Bagian dokumen:
Menuju konten utama

Mega di Atas Angin: Saat Emak Banteng 'Mengamuk' di Kongres PDIP

Megawati menjadi Emak Banteng saat berpidato tanpa teks pada Kongres V PDIP di Bali.

Mega di Atas Angin: Saat Emak Banteng 'Mengamuk' di Kongres PDIP
Ilustrasi Megawati mejadi Ketum PDIP selama 20 tahun terakhir. tirto.id/Lugas

tirto.id - Luwes. Sesekali menari dan terbahak. Menggambarkan kepercayaan diri yang besar dari Sang Emak Banteng, satu-satunya Ketua Umum PDI Perjuangan. Membuka Kongres V partainya di Bali pekan lalu, Megawati Soekarnoputri mengisahkan percikan sejarah partai banteng moncong putih itu yang penuh luka sejak berdiri 20 tahun silam.

Putri ketiga dari istri kedua Sukarno ini berulangkali mengucapkan soal dirinya yang dibenci tapi dirindu. Ia menyentil rival-rival politiknya di masa lalu.

Megawati berkata saat partainya menjadi pemenang, banyak orang yang merapat. Meski tak terlalu kenal, kata dia, tetap akan bersikap manis di hadapannya.

“Kalau dulu mana mau, Pak Jokowi? Saya sudah merasakan ditinggal orang,” ujar Megawati.

Berdasarkan informasi:
1. Ganti "Emak Banteng" dengan "Ibu Banteng" lalu tuliskan kembali artikel tentang Kongres PDIP dari "Menuju konten utama" sampai "di masa lalu.".
2. Jawab pertanyaan berikut berdasarkan artikel tentang Kongres PDIP.
(a) Di mana Kongres V PDIP diselenggarakan?
(b) Sudah berapa tahun PDI Perjuangan berdiri menurut artikel ini?
(c) Menurut Megawati, apa yang terjadi saat partainya menjadi pemenang?
3. Lanjutkan artikel tentang pidato Megawati di Kongres PDIP, dimulai setelah kalimat terakhirnya.

Kumpulan data:
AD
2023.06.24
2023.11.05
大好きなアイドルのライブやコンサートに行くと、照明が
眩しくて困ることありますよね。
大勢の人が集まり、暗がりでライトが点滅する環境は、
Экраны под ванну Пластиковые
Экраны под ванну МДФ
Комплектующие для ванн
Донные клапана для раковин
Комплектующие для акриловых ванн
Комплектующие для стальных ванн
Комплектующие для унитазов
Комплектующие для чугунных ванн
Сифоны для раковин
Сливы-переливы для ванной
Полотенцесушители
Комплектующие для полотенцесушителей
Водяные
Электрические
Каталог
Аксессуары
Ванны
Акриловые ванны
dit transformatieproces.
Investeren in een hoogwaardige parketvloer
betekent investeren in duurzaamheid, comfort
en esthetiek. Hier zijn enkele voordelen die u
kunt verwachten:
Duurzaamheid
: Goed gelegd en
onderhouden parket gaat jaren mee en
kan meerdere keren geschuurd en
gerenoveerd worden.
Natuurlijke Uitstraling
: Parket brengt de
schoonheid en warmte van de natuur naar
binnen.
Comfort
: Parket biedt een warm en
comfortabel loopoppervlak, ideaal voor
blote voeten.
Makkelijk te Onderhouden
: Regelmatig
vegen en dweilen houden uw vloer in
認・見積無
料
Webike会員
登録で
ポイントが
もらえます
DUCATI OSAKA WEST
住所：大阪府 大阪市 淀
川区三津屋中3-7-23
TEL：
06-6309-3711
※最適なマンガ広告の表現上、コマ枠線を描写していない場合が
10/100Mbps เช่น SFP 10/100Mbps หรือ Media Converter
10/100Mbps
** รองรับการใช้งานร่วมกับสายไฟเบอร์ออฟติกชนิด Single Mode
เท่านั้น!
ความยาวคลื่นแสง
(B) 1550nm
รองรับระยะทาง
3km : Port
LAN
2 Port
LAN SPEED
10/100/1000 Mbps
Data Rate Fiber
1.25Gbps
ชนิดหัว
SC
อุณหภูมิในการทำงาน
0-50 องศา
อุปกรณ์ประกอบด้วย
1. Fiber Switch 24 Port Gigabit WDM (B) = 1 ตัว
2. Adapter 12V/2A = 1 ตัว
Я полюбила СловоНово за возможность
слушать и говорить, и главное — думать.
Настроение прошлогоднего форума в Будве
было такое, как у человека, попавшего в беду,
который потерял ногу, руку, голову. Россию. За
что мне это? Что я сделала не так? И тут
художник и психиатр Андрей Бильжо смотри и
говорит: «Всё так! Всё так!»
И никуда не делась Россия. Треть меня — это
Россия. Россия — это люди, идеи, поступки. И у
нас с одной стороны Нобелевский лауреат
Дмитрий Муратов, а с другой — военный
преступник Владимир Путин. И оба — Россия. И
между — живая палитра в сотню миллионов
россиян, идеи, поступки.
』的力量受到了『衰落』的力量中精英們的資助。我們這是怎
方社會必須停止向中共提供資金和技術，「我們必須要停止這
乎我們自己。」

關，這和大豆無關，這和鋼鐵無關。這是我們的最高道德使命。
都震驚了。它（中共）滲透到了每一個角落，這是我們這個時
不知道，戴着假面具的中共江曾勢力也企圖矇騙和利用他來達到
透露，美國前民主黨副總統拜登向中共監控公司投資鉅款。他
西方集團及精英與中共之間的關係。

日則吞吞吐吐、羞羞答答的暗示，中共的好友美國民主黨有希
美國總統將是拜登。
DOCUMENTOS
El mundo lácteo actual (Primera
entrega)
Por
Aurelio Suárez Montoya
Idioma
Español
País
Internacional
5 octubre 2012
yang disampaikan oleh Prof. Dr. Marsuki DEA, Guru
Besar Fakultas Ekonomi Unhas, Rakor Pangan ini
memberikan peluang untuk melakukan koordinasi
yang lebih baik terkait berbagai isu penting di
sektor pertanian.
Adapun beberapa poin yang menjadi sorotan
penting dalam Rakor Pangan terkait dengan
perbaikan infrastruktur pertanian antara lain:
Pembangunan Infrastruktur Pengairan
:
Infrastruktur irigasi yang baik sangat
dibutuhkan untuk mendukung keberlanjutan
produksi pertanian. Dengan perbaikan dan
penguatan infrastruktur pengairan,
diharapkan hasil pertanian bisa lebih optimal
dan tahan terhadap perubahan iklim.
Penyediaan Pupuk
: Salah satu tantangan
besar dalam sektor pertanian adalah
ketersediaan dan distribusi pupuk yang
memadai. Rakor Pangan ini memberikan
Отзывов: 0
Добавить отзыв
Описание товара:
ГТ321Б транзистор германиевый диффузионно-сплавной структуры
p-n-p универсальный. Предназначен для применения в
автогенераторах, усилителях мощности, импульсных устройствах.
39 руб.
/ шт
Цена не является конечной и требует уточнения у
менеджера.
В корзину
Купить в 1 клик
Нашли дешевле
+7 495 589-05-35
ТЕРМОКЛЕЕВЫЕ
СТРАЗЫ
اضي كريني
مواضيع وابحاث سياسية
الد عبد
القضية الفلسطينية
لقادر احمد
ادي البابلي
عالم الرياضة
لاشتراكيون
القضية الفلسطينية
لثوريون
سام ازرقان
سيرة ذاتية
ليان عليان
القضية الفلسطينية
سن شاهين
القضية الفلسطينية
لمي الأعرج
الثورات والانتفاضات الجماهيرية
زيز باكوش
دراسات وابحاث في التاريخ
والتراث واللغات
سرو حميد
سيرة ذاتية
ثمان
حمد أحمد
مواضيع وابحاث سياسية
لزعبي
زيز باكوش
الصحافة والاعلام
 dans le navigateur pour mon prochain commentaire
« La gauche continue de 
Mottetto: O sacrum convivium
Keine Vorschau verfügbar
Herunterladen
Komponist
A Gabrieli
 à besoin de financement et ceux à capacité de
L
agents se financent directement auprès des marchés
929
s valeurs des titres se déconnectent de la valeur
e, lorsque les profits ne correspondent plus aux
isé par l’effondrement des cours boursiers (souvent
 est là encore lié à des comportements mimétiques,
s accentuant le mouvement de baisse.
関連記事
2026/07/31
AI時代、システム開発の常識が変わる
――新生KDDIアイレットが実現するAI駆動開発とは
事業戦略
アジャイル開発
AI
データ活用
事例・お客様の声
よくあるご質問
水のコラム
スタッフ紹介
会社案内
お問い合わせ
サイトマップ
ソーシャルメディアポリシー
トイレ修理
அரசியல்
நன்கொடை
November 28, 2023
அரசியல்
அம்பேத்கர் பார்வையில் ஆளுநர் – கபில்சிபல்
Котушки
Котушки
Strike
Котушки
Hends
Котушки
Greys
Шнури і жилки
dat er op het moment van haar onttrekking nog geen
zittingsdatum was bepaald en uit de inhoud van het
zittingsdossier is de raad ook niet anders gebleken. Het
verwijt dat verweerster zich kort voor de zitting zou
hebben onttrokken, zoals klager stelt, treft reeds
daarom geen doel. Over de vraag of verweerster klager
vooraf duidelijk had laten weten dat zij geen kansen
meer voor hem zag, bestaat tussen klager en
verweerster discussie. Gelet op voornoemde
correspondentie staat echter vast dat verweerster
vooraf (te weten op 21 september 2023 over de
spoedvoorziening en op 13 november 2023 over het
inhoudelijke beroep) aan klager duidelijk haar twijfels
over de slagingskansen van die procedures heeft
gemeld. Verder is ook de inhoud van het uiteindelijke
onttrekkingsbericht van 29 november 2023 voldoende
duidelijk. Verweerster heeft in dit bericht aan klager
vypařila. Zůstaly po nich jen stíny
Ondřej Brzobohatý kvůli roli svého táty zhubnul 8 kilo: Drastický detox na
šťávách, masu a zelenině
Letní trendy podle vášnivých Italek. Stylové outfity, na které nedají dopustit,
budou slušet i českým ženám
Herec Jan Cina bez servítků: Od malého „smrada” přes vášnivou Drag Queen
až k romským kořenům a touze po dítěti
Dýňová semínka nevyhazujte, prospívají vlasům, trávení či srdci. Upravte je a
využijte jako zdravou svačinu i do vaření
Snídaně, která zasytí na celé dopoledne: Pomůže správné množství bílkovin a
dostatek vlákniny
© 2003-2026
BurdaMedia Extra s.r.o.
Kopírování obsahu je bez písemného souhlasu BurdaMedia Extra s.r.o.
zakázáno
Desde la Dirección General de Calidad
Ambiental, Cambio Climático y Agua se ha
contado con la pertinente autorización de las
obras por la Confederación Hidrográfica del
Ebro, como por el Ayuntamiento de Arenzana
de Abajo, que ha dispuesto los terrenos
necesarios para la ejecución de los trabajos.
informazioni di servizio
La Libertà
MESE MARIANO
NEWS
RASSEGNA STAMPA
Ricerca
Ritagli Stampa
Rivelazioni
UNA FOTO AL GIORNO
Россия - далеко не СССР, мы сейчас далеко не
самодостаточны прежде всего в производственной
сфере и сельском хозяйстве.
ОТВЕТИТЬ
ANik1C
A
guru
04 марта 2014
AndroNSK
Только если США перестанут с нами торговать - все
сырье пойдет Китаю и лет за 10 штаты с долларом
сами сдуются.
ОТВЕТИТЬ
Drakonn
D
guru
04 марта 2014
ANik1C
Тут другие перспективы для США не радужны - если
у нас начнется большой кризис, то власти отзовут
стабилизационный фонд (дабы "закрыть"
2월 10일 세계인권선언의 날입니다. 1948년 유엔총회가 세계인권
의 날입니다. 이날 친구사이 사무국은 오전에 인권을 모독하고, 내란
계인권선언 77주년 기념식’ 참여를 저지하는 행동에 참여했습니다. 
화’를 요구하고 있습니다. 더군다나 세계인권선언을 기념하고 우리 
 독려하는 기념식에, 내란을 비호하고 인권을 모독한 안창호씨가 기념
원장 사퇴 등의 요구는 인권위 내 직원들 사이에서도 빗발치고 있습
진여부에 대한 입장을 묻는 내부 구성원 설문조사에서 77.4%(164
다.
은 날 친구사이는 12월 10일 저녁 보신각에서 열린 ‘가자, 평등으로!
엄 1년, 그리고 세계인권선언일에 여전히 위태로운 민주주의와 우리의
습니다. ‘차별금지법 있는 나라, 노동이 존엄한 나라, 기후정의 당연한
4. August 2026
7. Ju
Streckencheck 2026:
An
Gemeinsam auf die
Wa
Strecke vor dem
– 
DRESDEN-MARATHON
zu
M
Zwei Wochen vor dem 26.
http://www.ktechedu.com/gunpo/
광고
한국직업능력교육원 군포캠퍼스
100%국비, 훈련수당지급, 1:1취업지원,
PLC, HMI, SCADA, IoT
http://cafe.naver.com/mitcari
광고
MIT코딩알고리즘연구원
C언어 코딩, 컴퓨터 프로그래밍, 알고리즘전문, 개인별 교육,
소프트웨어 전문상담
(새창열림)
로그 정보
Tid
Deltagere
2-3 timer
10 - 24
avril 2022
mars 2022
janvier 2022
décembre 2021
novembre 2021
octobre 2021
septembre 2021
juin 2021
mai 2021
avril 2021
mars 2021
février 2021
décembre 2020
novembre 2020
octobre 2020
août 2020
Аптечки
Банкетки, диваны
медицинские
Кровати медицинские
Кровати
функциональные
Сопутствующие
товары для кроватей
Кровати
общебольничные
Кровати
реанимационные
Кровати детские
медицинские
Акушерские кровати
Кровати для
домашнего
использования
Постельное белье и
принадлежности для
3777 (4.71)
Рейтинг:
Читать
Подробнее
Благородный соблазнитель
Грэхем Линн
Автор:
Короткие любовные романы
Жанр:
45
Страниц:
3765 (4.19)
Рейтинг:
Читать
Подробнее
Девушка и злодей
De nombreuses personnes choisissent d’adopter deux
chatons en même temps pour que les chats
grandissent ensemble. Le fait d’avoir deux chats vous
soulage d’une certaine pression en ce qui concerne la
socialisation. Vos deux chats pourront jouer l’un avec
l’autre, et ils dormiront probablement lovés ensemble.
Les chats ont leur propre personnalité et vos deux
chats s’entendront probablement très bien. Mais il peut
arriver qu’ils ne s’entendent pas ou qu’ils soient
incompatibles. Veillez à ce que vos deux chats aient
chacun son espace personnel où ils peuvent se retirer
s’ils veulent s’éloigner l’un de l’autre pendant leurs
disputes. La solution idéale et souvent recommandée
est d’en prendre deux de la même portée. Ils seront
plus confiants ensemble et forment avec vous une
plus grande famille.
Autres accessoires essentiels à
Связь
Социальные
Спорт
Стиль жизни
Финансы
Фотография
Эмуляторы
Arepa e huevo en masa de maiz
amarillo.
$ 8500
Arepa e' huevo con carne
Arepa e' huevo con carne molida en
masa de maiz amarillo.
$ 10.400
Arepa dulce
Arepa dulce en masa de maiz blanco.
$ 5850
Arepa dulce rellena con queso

Jawaban tugas:
1.
Menuju konten utama

Mega di Atas Angin: Saat Ibu Banteng 'Mengamuk' di Kongres PDIP

Megawati menjadi Ibu Banteng saat berpidato tanpa teks pada Kongres V PDIP di Bali.

Mega di Atas Angin: Saat Ibu Banteng 'Mengamuk' di Kongres PDIP
Ilustrasi Megawati mejadi Ketum PDIP selama 20 tahun terakhir. tirto.id/Lugas

tirto.id - Luwes. Sesekali menari dan terbahak. Menggambarkan kepercayaan diri yang besar dari Sang Ibu Banteng, satu-satunya Ketua Umum PDI Perjuangan. Membuka Kongres V partainya di Bali pekan lalu, Megawati Soekarnoputri mengisahkan percikan sejarah partai banteng moncong putih itu yang penuh luka sejak berdiri 20 tahun silam.

Putri ketiga dari istri kedua Sukarno ini berulangkali mengucapkan soal dirinya yang dibenci tapi dirindu. Ia menyentil rival-rival politiknya di masa lalu.

2.
(a) Kongres V PDIP diselenggarakan di Bali.
(b) PDI Perjuangan sudah berdiri selama 20 tahun.
(c) Saat partainya menjadi pemenang, banyak orang yang merapat.

3.
Megawati membangkitkan memori ihwal prosesi mengusung Jokowi-Jusuf Kalla pada Pilpres 2014. Partai Gerindra langsung menjauh, katanya. Padahal, PDIP-Gerindra bareng-bareng mengusung Jokowi dan Basuki Tjahaja Purnama pada Pilkada 2012. Terlebih pada Pilpres 2009, Megawati maju sebagai capres berpasangan dengan Prabowo.

Ketegangan antara dua partai pemenang Pileg 2019 itu berlangsung lama. Musababnya, Ketua Umum Gerindra Prabowo menilai Megawati mengingkari "Perjanjian Batu Tulis" pada 2009 untuk mendukungnya menjadi capres 2014.

Sejak mendirikan Gerindra pada 2008, Prabowo menghadiri Kongres III PDIP. Setelah itu, Prabowo tak hadir dalam dua kongres selanjutnya. Kini, hubungan mereka tampaknya membaik: Prabowo hadir dalam kongres V PDIP di Sanur, Bali. Sebelumnya, Prabowo bertamu ke rumah Megawati di Teuku Umar, Menteng, salah satu kawasan elite di Jakarta, pada akhir Juli lalu.

Dalam pidatonya, yang membosankan saat membacakan teks tetapi sangat lepas ketika bicara tanpa teks, Megawati mengisahkan masa lalu peralihan PDI menjadi PDI Perjuangan. Ia membawa partainya menjadi pemenang Pemilu 1999 (33,74 persen) melawan 47 partai lain. Namun, setelahnya, ia merasa ditipu.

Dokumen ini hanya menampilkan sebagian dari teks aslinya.